---------- Passage for review
In the interest of preserving the value of the testing methodology (for example, preventing “gaming” of the system), the specific clinical scenarios and test orders are not published here. A number of other steps have been taken to prevent easy dissemination of the content of the test. The orders and test scenarios downloaded by a hospital taking the test represent a subset of the orders from the master order set in each decision support category. Selecting these randomly “on the fly” from the master order set makes it unlikely that a given site will be able to anticipate the specific orders that will be tested, and restricts the proportion of test patients and orders that are released publicly at any given time and location, further protecting the content of the test material. In addition, the order set will be periodically reviewed and revised and modified, and new orders and scenarios introduced to maintain the validity and currency of the test.

The scoring system interprets the raw test results reported by hospitals that reflect the relative importance of each type of decision support for prevention of harm to patients. To achieve this, scores need to reflect the elements of both the severity of a potential ADE not intercepted by the system and its likely frequency. Thus, an event that happens rarely but is catastrophic should have a high score attached; an event that is less severe but likely to happen often might similarly deserve a high score. The likely frequency of ADEs that would result from specific ordering errors was determined from several large published and unpublished studies performed by automated ADE surveillance, a method superior to voluntary reporting for detecting ADEs.2,19–21 Frequency was scored on a three point scale (most frequent, less frequent, least frequent). Severity determination was based on expert opinion among our advisors and described as life threatening, severe, significant, or not significant. A matrix was designed to determine summary scores from the attributes of severity and frequency based on previous work by Bagian et al.22

Methodology testing and evaluation

We believed that testing the CPOE evaluation methodology at specific hospitals where CPOE systems were implemented was critical to validating the performance of the methodology. The goals of testing were (1) to validate the ability of the methodology to deliver a score reflective of the performance of a particular hospital CPOE system; (2) to ensure that the evaluation could be practically employed; and (3) to refine the methodology accordingly based upon real world use.
--------------------
_Work task 1_.
Answer these questions about the passage on the CPOE evaluation methodology:
(a) On what scale was the frequency of adverse drug events scored?
(b) What four categories were used to describe severity?
(c) What is the second listed goal of testing the methodology at hospitals?
_Work task 2_. Reproduce the passage on the CPOE evaluation methodology word for word, starting at "We believed that" and ending at "real world use.".
_Work task 3_. Pick up the passage on the CPOE evaluation methodology after its last sentence and write what comes next.
---------- Provided material
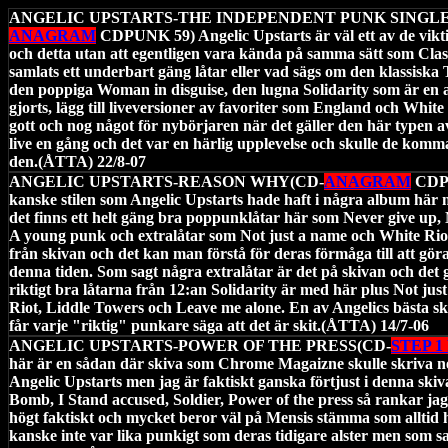
ANGELIC UPSTARTS-THE INDEPENDENT PUNK SINGL
ANAGRAM
CDPUNK 59) Angelic Upstarts är väl ett av de vikt
och detta utan att egentligen vara kända på samma sätt som Clash
samlats ett underbart gäng låtar eller vad sägs om den klassisk
den poppiga Woman in disguise, den lugna Solidarity som är en 
gjorts, lägg till liveversioner av favoriter som England och White 
gott och nog något för nybörjaren när det gäller den här typen 
live en gång och det var en härlig upplevelse och skulle de komm
den.(ÅTTA) 22/8-07
ANGELIC UPSTARTS-REASON WHY(CD-
ANAGRAM
CDPU
kanske stilen som Angelic Upstarts hade haft i några album här
det finns ett helt gäng bra poppunklåtar här som Never give up, 
A young punk och extralåtar som Not just a name och White Riot l
från skivan och det kan man förstå för deras förmåga till att gör
denna tiden. Som sagt några extralåtar är det på skivan och det 
riktigt bra låtarna från 12:an Solidarity är med här plus Not jus
Riot, Liddle Towers och Leave me alone. En av Angelics bästa skiv
får varje "riktig" punkare säga att det är skit.(ÅTTA) 14/7-06
ANGELIC UPSTARTS-POWER OF THE PRESS(CD-
STEP 
här är en sådan där skiva som Chrome Magaizne skulle skriva ned
Angelic Upstarts men jag är faktiskt ganska förtjust i denna ski
Bomb, I Stand accused, Soldier, Power of the press så rankar ja
högt faktiskt och mycket beror väl på Mensis stämma som alltid h
kanske inte var lika punkigt som deras tidigare alster men som sa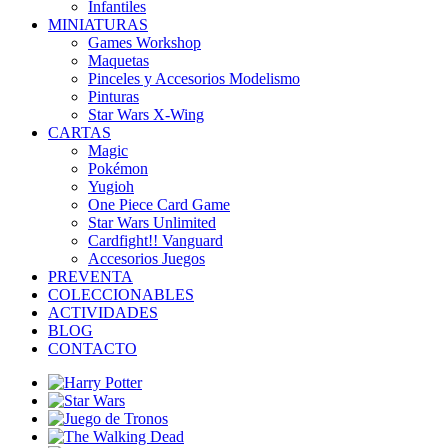
Infantiles
MINIATURAS
Games Workshop
Maquetas
Pinceles y Accesorios Modelismo
Pinturas
Star Wars X-Wing
CARTAS
Magic
Pokémon
Yugioh
One Piece Card Game
Star Wars Unlimited
Cardfight!! Vanguard
Accesorios Juegos
PREVENTA
COLECCIONABLES
ACTIVIDADES
BLOG
CONTACTO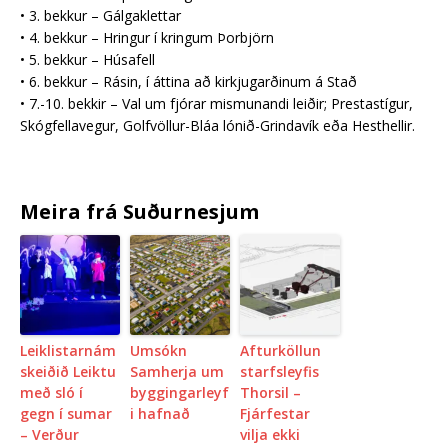
• 3. bekkur – Gálgaklettar
• 4. bekkur – Hringur í kringum Þorbjörn
• 5. bekkur – Húsafell
• 6. bekkur – Rásin, í áttina að kirkjugarðinum á Stað
• 7.-10. bekkir – Val um fjórar mismunandi leiðir; Prestastígur,
Skógfellavegur, Golfvöllur-Bláa lónið-Grindavík eða Hesthellir.
Meira frá Suðurnesjum
Leiklistarnám
Umsókn
Afturköllun
skeiðið Leiktu
Samherja um
starfsleyfis
með sló í
byggingarleyf
Thorsil –
gegn í sumar
i hafnað
Fjárfestar
– Verður
vilja ekki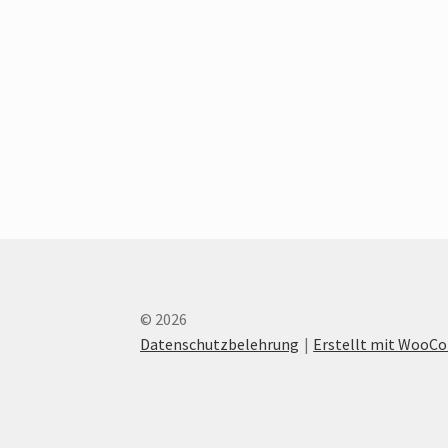
© 2026
Datenschutzbelehrung
Erstellt mit Woo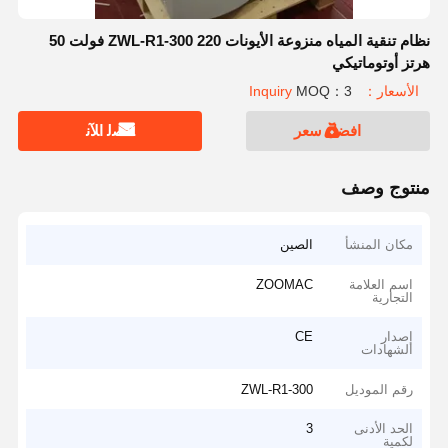
نظام تنقية المياه منزوعة الأيونات ZWL-R1-300 220 فولت 50
هرتز أوتوماتيكي
الأسعار：Inquiry
MOQ：3
افضل سعر
ﺎﺘﺼﻟ ﺍﻶﻧ
منتوج وصف
مكان المنشأ
الصين
اسم العلامة
ZOOMAC
التجارية
إصدار
CE
الشهادات
رقم الموديل
ZWL-R1-300
الحد الأدنى
3
لكمية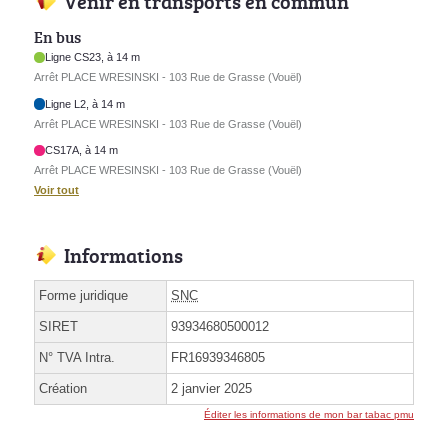
Venir en transports en commun
En bus
Ligne CS23, à 14 m
Arrêt PLACE WRESINSKI - 103 Rue de Grasse (Vouël)
Ligne L2, à 14 m
Arrêt PLACE WRESINSKI - 103 Rue de Grasse (Vouël)
CS17A, à 14 m
Arrêt PLACE WRESINSKI - 103 Rue de Grasse (Vouël)
Voir tout
Informations
Forme juridique
SNC
SIRET
93934680500012
N° TVA Intra.
FR16939346805
Création
2 janvier 2025
Éditer les informations de mon bar tabac pmu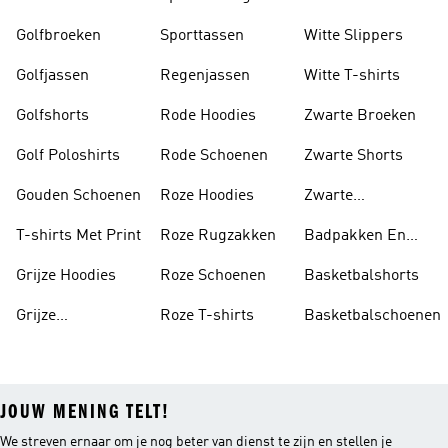
Golfbroeken
Sporttassen
Witte Slippers
Golfjassen
Regenjassen
Witte T-shirts
Golfshorts
Rode Hoodies
Zwarte Broeken
Golf Poloshirts
Rode Schoenen
Zwarte Shorts
Gouden Schoenen
Roze Hoodies
Zwarte
Rugzakken
T-shirts Met Print
Roze Rugzakken
Badpakken En
Tankini's
Grijze Hoodies
Roze Schoenen
Basketbalshorts
Grijze
Roze T-shirts
Basketbalschoenen
Trainingspakken
JOUW MENING TELT!
We streven ernaar om je nog beter van dienst te zijn en stellen je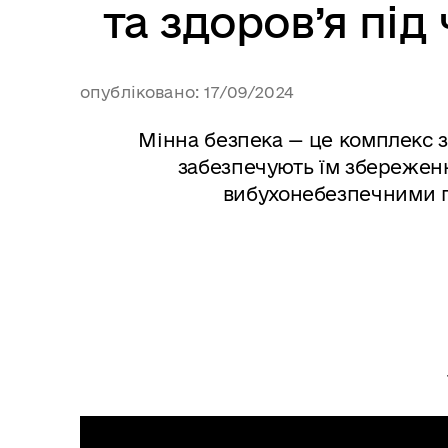
та здоров’я пі
опубліковано: 17/09/2024
Мінна безпека — це комплекс з
забезпечують їм збереженн
вибухонебезпечними п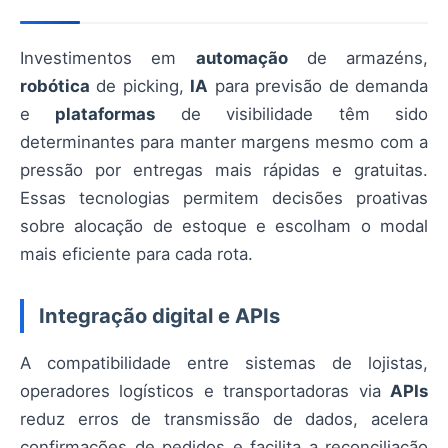
Investimentos em
automação
de armazéns,
robótica
de picking,
IA
para previsão de demanda
e
plataformas
de visibilidade têm sido
determinantes para manter margens mesmo com a
pressão por entregas mais rápidas e gratuitas.
Essas tecnologias permitem decisões proativas
sobre alocação de estoque e escolham o modal
mais eficiente para cada rota.
Integração digital e APIs
A compatibilidade entre sistemas de lojistas,
operadores logísticos e transportadoras via
APIs
reduz erros de transmissão de dados, acelera
confirmações de pedidos e facilita a reconciliação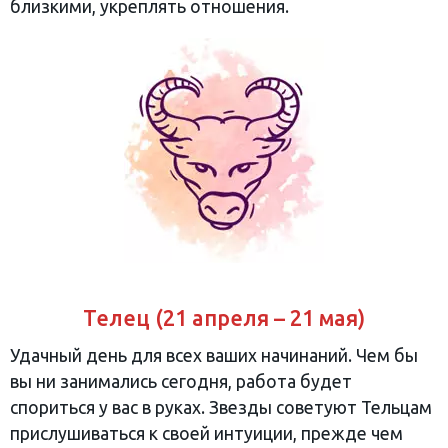
близкими, укреплять отношения.
Телец (21 апреля – 21 мая)
Удачный день для всех ваших начинаний. Чем бы
вы ни занимались сегодня, работа будет
спориться у вас в руках. Звезды советуют Тельцам
прислушиваться к своей интуиции, прежде чем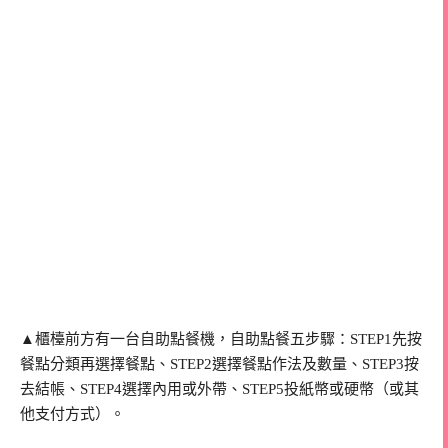
▲櫃檯前方有一台自助點餐機，自助點餐五步驟：STEP1先按
餐點分類再選擇餐點、STEP2選擇餐點作法及數量、STEP3按
去結帳、STEP4選擇內用或外帶、STEP5投紙幣或硬幣（或其
他支付方式）。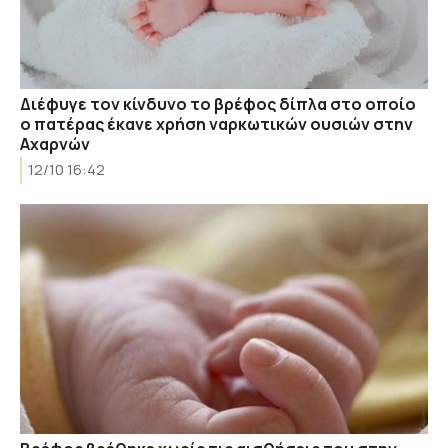
Διέφυγε τον κίνδυνο το βρέφος δίπλα στο οποίο
ο πατέρας έκανε χρήση ναρκωτικών ουσιών στην
Αχαρνών
12/10 16:42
--------------------
_Expected output 1_.
(a) A three-point scale: most frequent, less frequent, least frequent.
(b) Life threatening, severe, significant, or not significant.
(c) To ensure that the evaluation could be practically employed.

_Expected output 2_.
We believed that testing the CPOE evaluation methodology at specific hospitals where CPOE systems were implemented was critical to validating the performance of the methodology. The goals of testing were (1) to validate the ability of the methodology to deliver a score reflective of the performance of a particular hospital CPOE system; (2) to ensure that the evaluation could be practically employed; and (3) to refine the methodology accordingly based upon real world use.

_Expected output 3_.
To address the goal of evaluating practicality of use it was essential to test the methodology at a number of hospitals that had implemented different vendors’ CPOE systems or built their own. This was important because different CPOE systems use different technical and logical strategies for providing decision support, and user interfaces and workflow vary significantly. Accordingly, we selected six medical centers around the United States as test sites. One hospital used a custom developed system; the others used products from five different commercial vendors.

Sites were provided in advance with the test patients and asked to record the amount of time required to program them into their CPOE test environment. Two of the authors (PK, EW) visited each hospital and entered the full set of test orders into the CPOE system against the preprogrammed test patients according to the evaluation protocol. The system response and time required to enter a representative subset of orders were recorded. At the end of the site visit feedback was provided to site personnel discussing performance of their system as reflected by the methodology.


Site visit experience revealed that the time required to program the test patients was less than 2 hours and the time needed to enter a representative subset of 30–40 test orders was about 1 hour at all sites. The format for reporting responses to the test orders was reduced to two possible descriptions: “Alert or information received, or order blocked” (for example, decision support intervention of some form) or “Order accepted, no alert or information received” (no decision support intervention).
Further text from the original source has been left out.